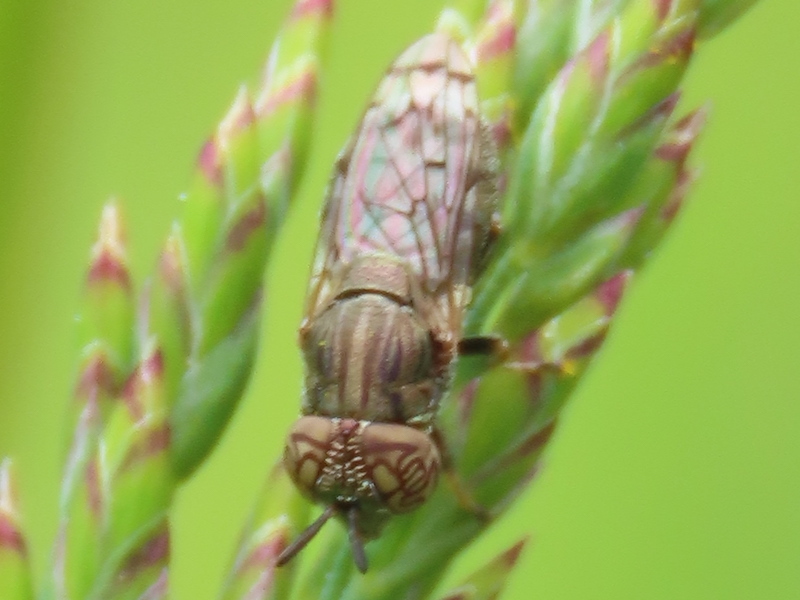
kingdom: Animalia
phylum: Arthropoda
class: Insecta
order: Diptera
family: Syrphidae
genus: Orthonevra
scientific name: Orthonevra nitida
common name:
·····
WHAT YOU SHOULD DO:
Copy every entry above line for line, with the same wording, and leave the pictures out.

EXERCISE SOLUTION:
kingdom: Animalia
phylum: Arthropoda
class: Insecta
order: Diptera
family: Syrphidae
genus: Orthonevra
scientific name: Orthonevra nitida
common name:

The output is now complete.